Apakah itu artinya sejatinya kita selayaknya jimat berjalan yang mendatangkan rezeki bagi sekitar? Boleh nggak ya kalau minta nggak usah bayar? Kan, kehadiran kita dah kayak eksposur yang mendatangkan pembeli lain, nih. Tak ternilai harganya, lo. Hehehe.
Tapi, kenyataannya kita tak pernah merasakan hal yang sama sendirian. Hal ini, begitu juga beberapa banyak orang lainnya, pernah merasakan hal yang sama.
***
Beberapa kali obrolan di atas muncul di forum informal yang berbeda, saya selalu mendapati lebih banyak orang yang pernah atau bahkan sering mengalami hal demikian ketimbang yang merasa sebaliknya. Tentu asumsi ini tidak terbukti secara statistik. Akan tetapi, nggak beda jauh dengan obrolan “hujan akan turun setelah mencuci kendaraan bermotor” kan?
Jadi, bener nggak, sih, ada orang yang punya kemampuan mendatangkan calon pembeli hanya dengan datang ke tempat makan yang lagi senggang? Atau mampu menurunkan hujan cukup dengan mencuci kendaraan bermotor?
Mood-dependent memory
Manusia cenderung mengingat peristiwa-peristiwa dalam pikiran yang memiliki efek berbeda pada emosi. Entah positif atau negatif, menyenangkan atau tidak menyenangkan. Suasana hati membawa asosiasi yang berbeda ke dalam pikiran. Misalnya, pas kita seneng, kita cenderung lebih mengingat kembali peristiwa menyenangkan, pun sebaliknya. Nah, ini ada hubungannya dengan mood-dependent memory.
Ingatan tentang “udah cape nyuci mobil terus hujan” atau “udah bayar sekian ribu rupiah buat nyuci mobil terus hujan” adalah ingatan yang menyebalkan. Lebih menyebalkan dibandingkan dengan “udah nyuci mobil terus hari cerah seminggu” yang mana sebenarnya baik, tapi biasa-biasa aja karena “normalnya gitu”—taken for granted. Sehingga, ingatan pertama lebih menancap di ingatan.

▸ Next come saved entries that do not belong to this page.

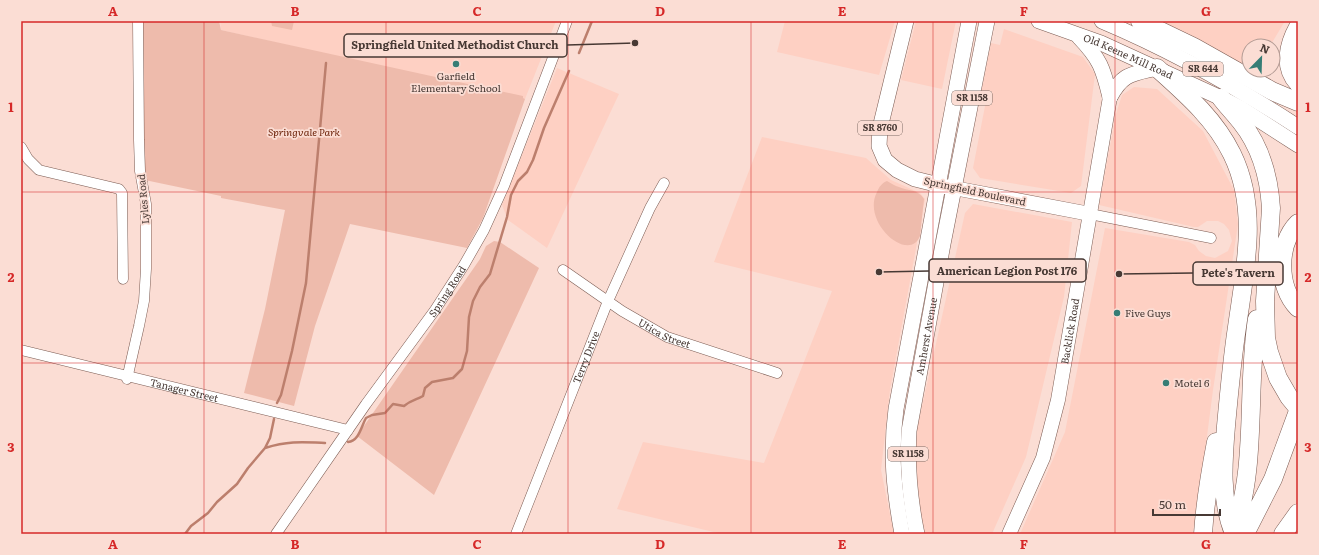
<svg xmlns="http://www.w3.org/2000/svg" width="1319" height="555" font-family="Literata,serif">
<style>
.built{fill:#fed0c3}
.green{fill:#eebbac}
.lines{fill:none;stroke-linecap:round;stroke-linejoin:round}
.stream{stroke:#bc7f6d;stroke-width:2.5}
.minor-casing{stroke:#7c5c53;stroke-width:11}
.secondary-casing{stroke:#7c5c53;stroke-width:15}
.primary-casing{stroke:#7c5c53;stroke-width:16}
.motorway-casing{stroke:#7c5c53;stroke-width:19}
.minor{stroke:#fff;stroke-width:10}
.secondary{stroke:#fff;stroke-width:14}
.primary{stroke:#fff;stroke-width:15}
.motorway{stroke:#fff;stroke-width:18}
.grid{fill:none;stroke:#d62828;stroke-width:1;stroke-opacity:0.55}
.poi-dot{fill:#367d75;stroke:#fbddd4;stroke-width:1.5}
.labels{text-anchor:middle;stroke-width:3.5;stroke-linejoin:round;paint-order:stroke}
.shield{fill:#fbddd4;stroke:#7d6a64;stroke-width:1}
.shield-label{font-size:9px;font-weight:bold;fill:#473934}
.street-label{font-size:10px;fill:#473934;stroke:#fbddd4}
.poi-label{font-size:10px;fill:#473934;stroke:#fbddd4;text-anchor:start}
.park-label{font-size:10px;font-style:italic;fill:#6e240b;stroke:#fbddd4}
.leader{fill:none;stroke:#473934;stroke-width:1.5}
.callout-dot{fill:#473934;stroke:#fbddd4;stroke-width:1.5}
.callout{fill:#fbddd4;stroke:#473934;stroke-width:1.5}
.callout-label{font-size:11px;text-anchor:middle;font-weight:bold;fill:#473934}
.neatline{fill:none;stroke:#d62828;stroke-width:1.5}
.grid-label{font-size:13px;text-anchor:middle;font-weight:bold;fill:#d62828}
</style>
<rect width="100%" height="100%" fill="#fbddd4"/>
<path class="built" d="M 220,21 L 556,21 L 525,99 L 221,30 Z
M 785,21 L 895,21 L 879,75 L 777,52 Z
M 916,21 L 956,21 L 942,89 L 901,80 Z
M 1156,21 L 1285,21 L 1270,46 L 1249,46 L 1249,68 Z
M 1004,29 L 1083,57 L 1095,74 L 1081,186 L 1071,193 L 980,178 L 973,168 L 986,101 L 980,99 L 991,43 L 1000,45 Z
M 557,68 L 619,94 L 547,248 L 508,220 L 502,205 Z
M 1134,87 L 1157,89 L 1203,131 L 1234,190 L 1238,224 L 1213,390 L 1196,521 L 1192,534 L 1020,534 L 1065,432 L 1105,228 L 1189,242 L 1195,245 L 1199,251 L 1206,256 L 1215,258 L 1228,251 L 1232,241 L 1229,230 L 1224,224 L 1218,221 L 1207,221 L 1198,227 L 1194,227 L 1099,205 L 1116,114 L 1122,95 Z
M 762,137 L 866,158 L 891,180 L 920,193 L 925,199 L 890,390 L 881,470 L 894,534 L 722,534 L 617,509 L 643,442 L 764,463 L 832,291 L 714,262 Z
M 973,204 L 1072,222 L 1064,297 L 1026,457 L 992,534 L 925,534 L 921,519 L 916,467 L 917,429 L 965,213 Z"/>
<path class="green" d="M 139,21 L 219,21 L 221,30 L 523,96 L 523,98 L 525,99 L 483,218 L 467,248 L 350,224 L 315,326 L 294,406 L 244,393 L 265,309 L 285,210 L 221,198 L 221,196 L 140,179 Z
M 271,21 L 294,21 L 292,30 L 272,26 Z
M 887,181 C 891,183 895,186 899,187 C 908,191 918,189 924,199 L 920,236 C 909,264 861,222 877,192 C 879,187 882,183 887,181 Z
M 494,241 L 500,242 L 539,268 L 434,495 L 357,436 L 480,259 L 486,246 Z"/>
<g class="lines">
<path class="stream" d="M 579,53 L 592,21
M 277,403 L 281,395 L 292,351 L 306,283 L 326,63
M 348,442 C 359,441 361,427 366,418 L 372,415 L 385,413 L 393,404 L 404,406 C 411,400 416,400 423,396 L 425,388 L 432,382 L 453,378 L 462,369 L 467,351 L 469,317 L 473,301 L 480,287 L 490,274 L 507,217 L 511,195 L 518,181 L 527,172 L 533,160 L 544,128 L 569,71
M 265,448 C 288,441 301,442 325,443
M 185,534 L 191,526 L 208,513 L 217,502 L 237,484 L 248,468 L 265,448 L 270,438 L 274,419"/>
<defs>
<g id="minor">
<path d="M 21,147 L 28,159 L 39,170 L 119,189 L 122,193 L 123,279"/>
<path d="M 1090,214 L 1211,238"/>
<path id="s1" d="M 563,270 L 622,311 L 667,337 L 777,373"/>
<path id="s2" d="M 21,350 L 348,430"/>
<path d="M 127,379 L 139,326 L 144,301 L 146,269 L 146,204 L 140,171 L 139,140 L 138,21"/>
<path id="s3" d="M 276,534 L 366,404 L 435,310 L 464,265 L 484,230 L 504,186 L 567,21"/>
<path id="s4" d="M 516,534 L 608,301 L 650,208 L 664,183"/>
</g>
<g id="secondary">
<path d="M 954,188 L 1090,214"/>
<path id="s5" d="M 1009,534 L 1043,458 L 1058,400 L 1110,97"/>
</g>
<g id="primary">
<path d="M 906,21 L 880,128 L 879,146 L 885,160 L 897,170 L 915,179 L 947,187"/>
<path id="s6" d="M 1039,21 L 1101,43 L 1221,98 L 1242,109 L 1298,145"/>
<path d="M 1102,21 C 1171,50 1235,86 1298,127"/>
<path d="M 1079,37 C 1100,59 1103,68 1110,97"/>
<path d="M 1110,97 C 1123,73 1132,74 1157,68"/>
<path d="M 902,534 C 894,490 890,454 896,409 L 969,21"/>
<path id="s7" d="M 917,534 C 910,500 907,466 909,431 L 943,244 L 987,21"/>
</g>
<path id="motorway" d="M 1140,21 L 1194,47 L 1272,91 L 1298,102
M 1298,27 C 1288,45 1283,67 1298,83
M 1157,68 C 1186,94 1215,119 1232,154 C 1259,209 1245,269 1237,327 C 1232,360 1229,393 1226,426 C 1223,462 1220,499 1234,534
M 1221,98 C 1227,106 1234,113 1241,122 C 1261,147 1269,176 1271,208 L 1265,301 L 1266,338 L 1269,352 L 1278,378 L 1289,397 L 1298,408
M 1298,223 C 1277,244 1277,287 1298,308
M 1203,534 C 1205,503 1210,473 1216,442
M 1233,534 C 1258,466 1246,390 1257,319
M 1245,534 L 1273,479 L 1298,411
M 1283,534 L 1298,513"/>
</defs>
<use href="#minor" class="minor-casing"/>
<use href="#secondary" class="secondary-casing"/>
<use href="#primary" class="primary-casing"/>
<use href="#motorway" class="motorway-casing"/>
<use href="#minor" class="minor"/>
<use href="#secondary" class="secondary"/>
<use href="#primary" class="primary"/>
<use href="#motorway" class="motorway"/>
</g>
<path class="grid" d="M 204,21 L 204,534M 386,21 L 386,534M 568,21 L 568,534M 751,21 L 751,534M 933,21 L 933,534M 1115,21 L 1115,534M 21,192 L 1298,192M 21,363 L 1298,363"/>
<g class="poi-dot">
<circle cx="456" cy="64" r="4"/>
<circle cx="1117" cy="313" r="4"/>
<circle cx="1166" cy="383" r="4"/>
</g>
<g class="labels">
<g class="shield">
<rect x="1183" y="62" width="40" height="14" rx="3"/>
<rect x="952" y="91" width="40" height="14" rx="3"/>
<rect x="858" y="121" width="44" height="14" rx="3"/>
<rect x="888" y="447" width="40" height="14" rx="3"/>
</g>
<g class="shield-label">
<text x="1203" y="72">SR 644</text>
<text x="972" y="101">SR 1158</text>
<text x="880" y="131">SR 8760</text>
<text x="908" y="457">SR 1158</text>
</g>
<g class="street-label">
<text dy="4" stroke="none"><textPath href="#s6" startOffset="96">Old Keene Mill Road</textPath></text>
<text transform="translate(975 191) rotate(12)" y="4">Springfield Boulevard</text>
<text transform="translate(143 199) rotate(-95)" y="4">Lyles Road</text>
<text dy="4" stroke="none"><textPath href="#s3" startOffset="297">Spring Road</textPath></text>
<text dy="4" stroke="none"><textPath href="#s5" startOffset="213">Backlick Road</textPath></text>
<text dy="4" stroke="none"><textPath href="#s1" startOffset="120">Utica Street</textPath></text>
<text dy="4" stroke="none"><textPath href="#s7" startOffset="200">Amherst Avenue</textPath></text>
<text dy="4" stroke="none"><textPath href="#s4" startOffset="190">Terry Drive</textPath></text>
<text dy="4" stroke="none"><textPath href="#s2" startOffset="168">Tanager Street</textPath></text>
</g>
<g class="poi-label">
<text x="456" y="80" text-anchor="middle">Garfield<tspan x="456" dy="12">Elementary School</tspan></text>
<text x="1125" y="317">Five Guys</text>
<text x="1174" y="387">Motel 6</text>
</g>
<g class="park-label">
<text x="304" y="136">Springvale Park</text>
</g>
</g>
<path class="leader" d="M635 43L567 45M879 272L929 271M1119 274L1193 273"/>
<g class="callout-dot">
<circle cx="635" cy="43" r="4"/>
<circle cx="879" cy="272" r="4"/>
<circle cx="1119" cy="274" r="4"/>
</g>
<g class="callout">
<rect x="344" y="34" width="223" height="23" rx="4"/>
<rect x="929" y="259" width="157" height="23" rx="4"/>
<rect x="1193" y="262" width="90" height="23" rx="4"/>
</g>
<g class="callout-label">
<text x="455" y="49">Springfield United Methodist Church</text>
<text x="1007" y="275">American Legion Post 176</text>
<text x="1238" y="277">Pete's Tavern</text>
</g>
<rect width="1319" height="555" fill="none" stroke="#fbddd4" stroke-width="44"/>
<g transform="translate(1261 58) rotate(23)"><circle r="19" fill="#fbddd4" stroke="#b39b94"/>
<path d="M0-3L7 15L0 10L-7 15Z" fill="#367d75"/>
<text y="-6" font-size="11" font-weight="bold" text-anchor="middle" fill="#473934">N</text>
</g>
<path d="M1153 509v6h67v-6" fill="none" stroke="#473934" stroke-width="2"/>
<text x="1159" y="509" font-size="12" fill="#473934" stroke="#fbddd4" stroke-width="3" paint-order="stroke">50 m</text>
<rect x="22" y="22" width="1275" height="511" class="neatline"/>
<g class="grid-label">
<text x="113" y="16">A</text>
<text x="295" y="16">B</text>
<text x="477" y="16">C</text>
<text x="660" y="16">D</text>
<text x="842" y="16">E</text>
<text x="1024" y="16">F</text>
<text x="1206" y="16">G</text>
<text x="11" y="112">1</text>
<text x="1308" y="112">1</text>
<text x="11" y="282">2</text>
<text x="1308" y="282">2</text>
<text x="11" y="452">3</text>
<text x="1308" y="452">3</text>
<text x="113" y="549">A</text>
<text x="295" y="549">B</text>
<text x="477" y="549">C</text>
<text x="660" y="549">D</text>
<text x="842" y="549">E</text>
<text x="1024" y="549">F</text>
<text x="1206" y="549">G</text>
</g>
</svg>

Begitu pula dengan ingatan “datang ke tempat makan yang sepi, lalu tidak lama jadi ramai”. Ingatan ini lebih meninggalkan bekas ketimbang “datang ke tempat yang sepi, dan hingga pulang pun tetap sepi”. Mungkin, selain tidak ada yang bisa dibanggakan (wkwk), tempat makan yang didatangi ketika sepi dan terus berlanjut sepi hingga kita pulang, terasa lumrah. Ya emang sepi aja gitu.